IntenNews.com | Labuhanbatu - 80tahun sudah kabupaten Labuhanbatu berdiri dan kini di abad 21 ini, Negeri yang semboyannya Ika Bina En Pabolo masih jauh dari kata pembangunan yang berpihak ke publik, mungkin hanya di kabupaten ini sajalah dari sekian kabupaten di Indonesia raya yang usianya dikatakan sudah dalam fase sepuh yang telah menetaskan 2 kabupaten Labuhanbatu Utara dan Kabupaten Labuhanbatu selatan namun tiap kali di hari besar terjadi seperti Idul fitri maupun tahun baru pembatas jalannya sebagai pengurai kemacetan agar tak mengular panjang maka terpasangkanlah garis pembatas yang diawal tegang kemudian longgar karena terbuat dari tali plastik kalau tidak tali kepangan si pilinan nylon.
Jalan Ahmad Yani tepatnya di depan makam pahlawan hingga ke arah kantor bupati jalan Sisingamangaraja Ujung Bandar Rantauprapat hari ini bukan lagi sekadar jalur penghubung, melainkan urat nadi aktivitas masyarakat yang terus berdenyut tanpa jeda, di setiap jam-jam sibuk seolah waktu ikut tersendat di antara deru mesin dan klakson yang saling bersahutan.
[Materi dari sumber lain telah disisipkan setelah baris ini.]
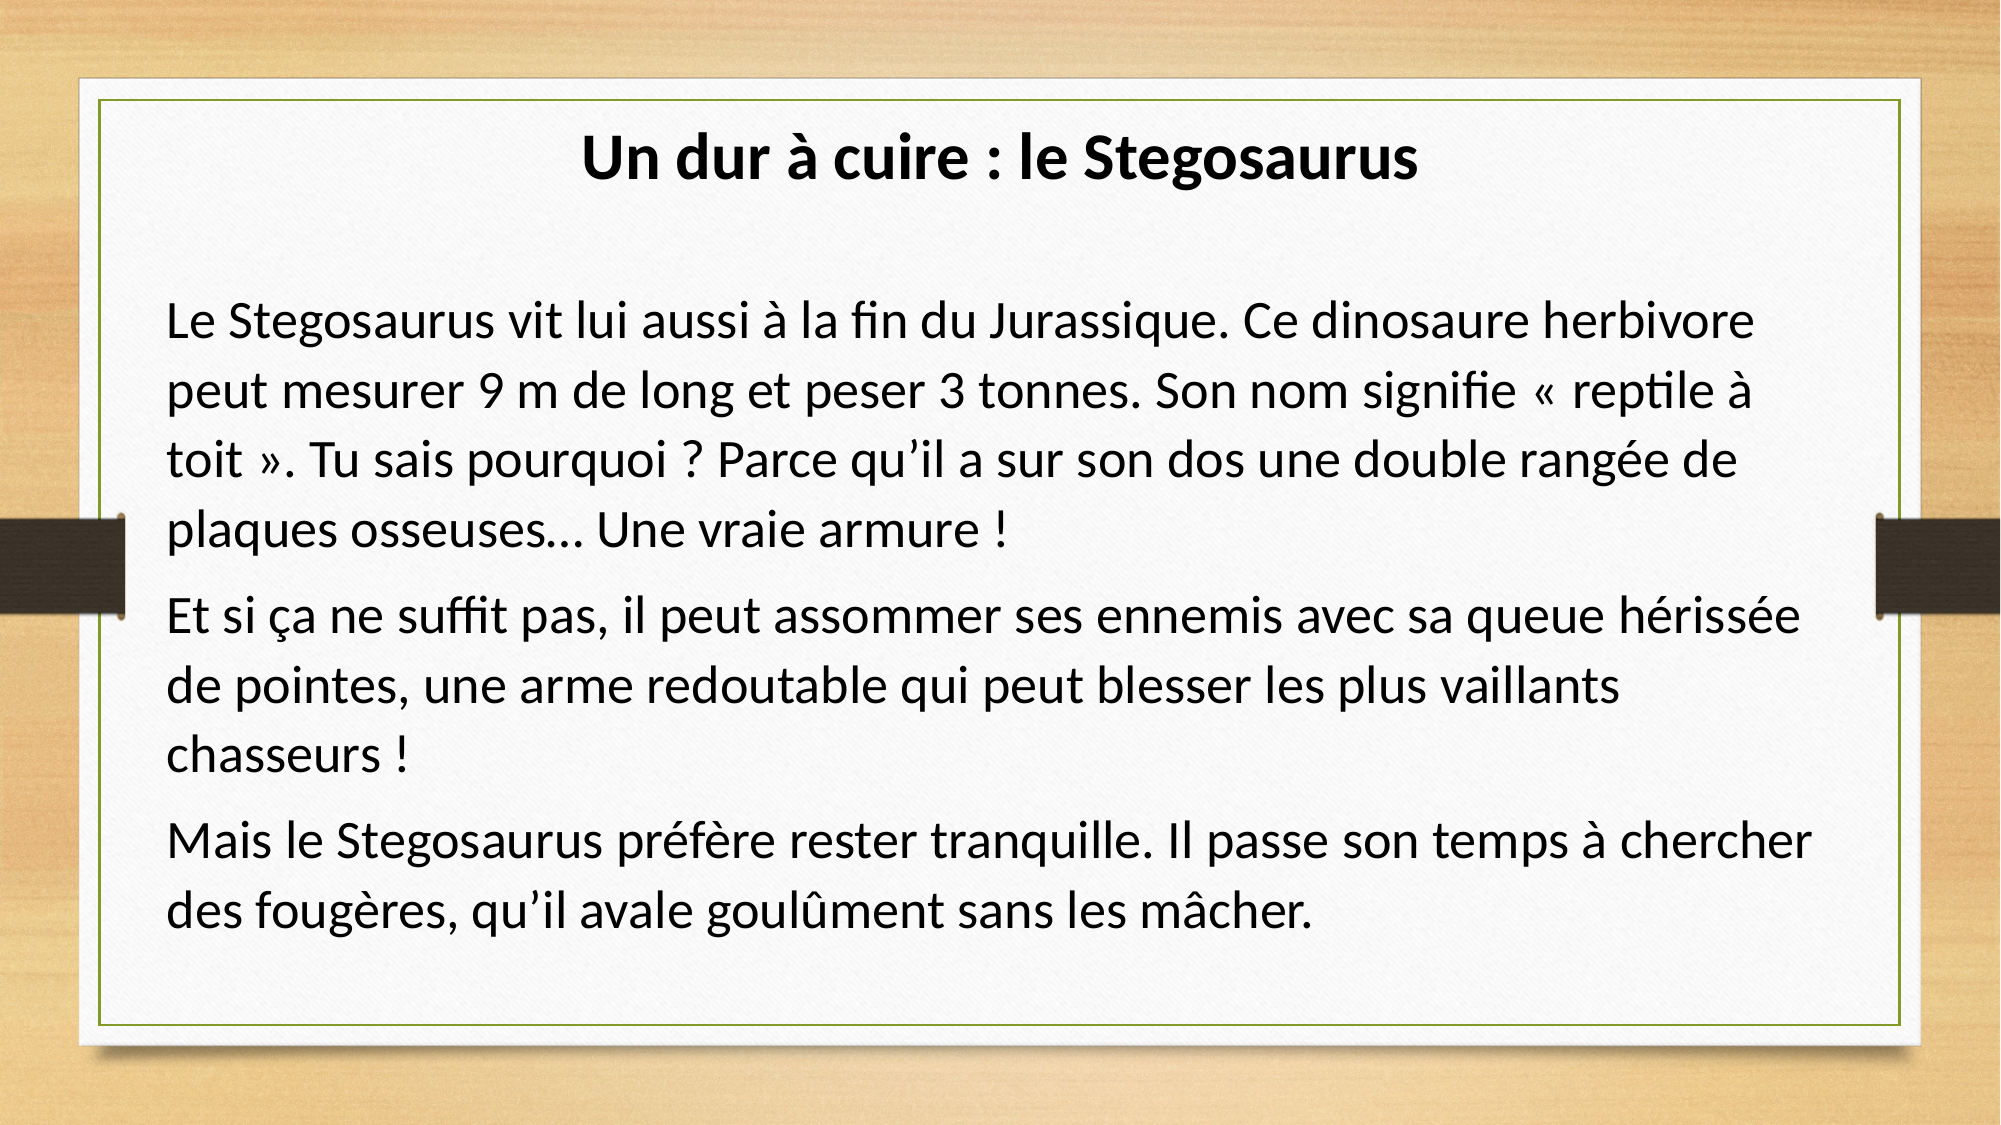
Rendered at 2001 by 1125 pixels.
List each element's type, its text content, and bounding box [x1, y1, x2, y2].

text_box Un dur à cuire : le Stegosaurus Le Stegosaurus vit lui aussi à la fin du Jurassique. Ce dinosaure herbivore peut mesurer 9 m de long et peser 3 tonnes. Son nom signifie « reptile à toit ». Tu sais pourquoi ? Parce qu’il a sur son dos une double rangée de plaques osseuses… Une vraie armure ! Et si ça ne suffit pas, il peut assommer ses ennemis avec sa queue hérissée de pointes, une arme redoutable qui peut blesser les plus vaillants chasseurs ! Mais le Stegosaurus préfère rester tranquille. Il passe son temps à chercher des fougères, qu’il avale goulûment sans les mâcher. [152, 100, 1850, 947]
picture [0, 0, 2001, 1125]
Kemacetan bukan lagi peristiwa sesekali, tetapi telah menjelma menjadi rutinitas yang menggerus produktivitas dan kenyamanan publik.
Sudah selayaknya jalan tersebut ditingkatkan menjadi jalur dua,pertumbuhan jumlah kendaraan yang tidak sebanding dengan kapasitas jalan telah menciptakan beban yang kian hari kian berat ditanggung badan jalan. Di sisi lain, kawasan di sepanjang jalur itu terus berkembang mulai dari perkantoran, pusat usaha, universitas hingga aktivitas sosial masyarakat bertumpu di sana. Tanpa penyesuaian infrastruktur, kemacetan hanya akan menjadi warisan masalah yang terus berulang dan terulang. Belum lagi masalah drainasenya yang berdampak menimbulkan banjir saat hujan mencurah lebatnya.
Walau persoalan ini bukan sekedar soal kebutuhan teknis saja melainkan juga soal kewenangan. Status jalan sebagai jalan provinsi menempatkan tanggung jawab utama pada pemerintah provinsi, disinilah peran kepemimpinan daerah diuji. Bupati Labuhanbatu saat ini Maya Hasmita yang garang berslogan "Menata Kota Membangun Desa" saat kampanye di pilkada yang lalu.Saat ini tidak cukup hanya menjadi penonton atas kondisi kemacetan yang ada melainkan harus aktif membangun sinergi dengan pemerintah provinsi dalam hal ini gubernur, komunikasi yang intens,penyusunan perencanaan yang matang,serta dorongan kebijakan yang berpihak pada kepentingan masyarakat menjadi kunci untuk mewujudkan perubahan tersebut. Sinergi antara pemerintah kabupaten dan provinsi bukan sekadar formalitas administratif,tetapi bentuk nyata dari kolaborasi demi kepentingan hakikatnya pelayanan publik. Ketika dua level pemerintahan mampu berjalan seiring, maka hambatan kewenangan tidak lagi menjadi alasan untuk stagnasi pembangunan untuk kota yang bertajuk Kota Idaman.
Menjadikan jalan Ahmad Yani dan Jalan Sisingamangaraja menjadi jalur dua bila terwujud bukan hanya tentang mengurai kemacetan yang pasti bertamu di hari-hari idul fitri tahun baru saja tetapi mungkin menjadi simbol dari awal dimulainya kerja nyata "Menata Kota" sehingga tidak lagi menjadi hanya sekedar janji kampanye.
Persoalan kemacetan di sepanjang jalan Ahmad Yani hingga jalan Sisingamangaraja yang terjadi saat ini harusnya mendapat tindakan serius Bupati Maya Hasmita bersama pemerintahan kabupaten yang ia pimpin dan kelola, untuk dijawab dengan tindakan nyata.Sebab jalan yang lancar bukan hanya mengindahkan kota menyamankan mata melainkan mempercepat serta mempersingkat perjalanan, menggerakkan roda ekonomi, memperkuat konektivitas, dan menghadirkan rasa nyaman dalam kehidupan sehari-hari.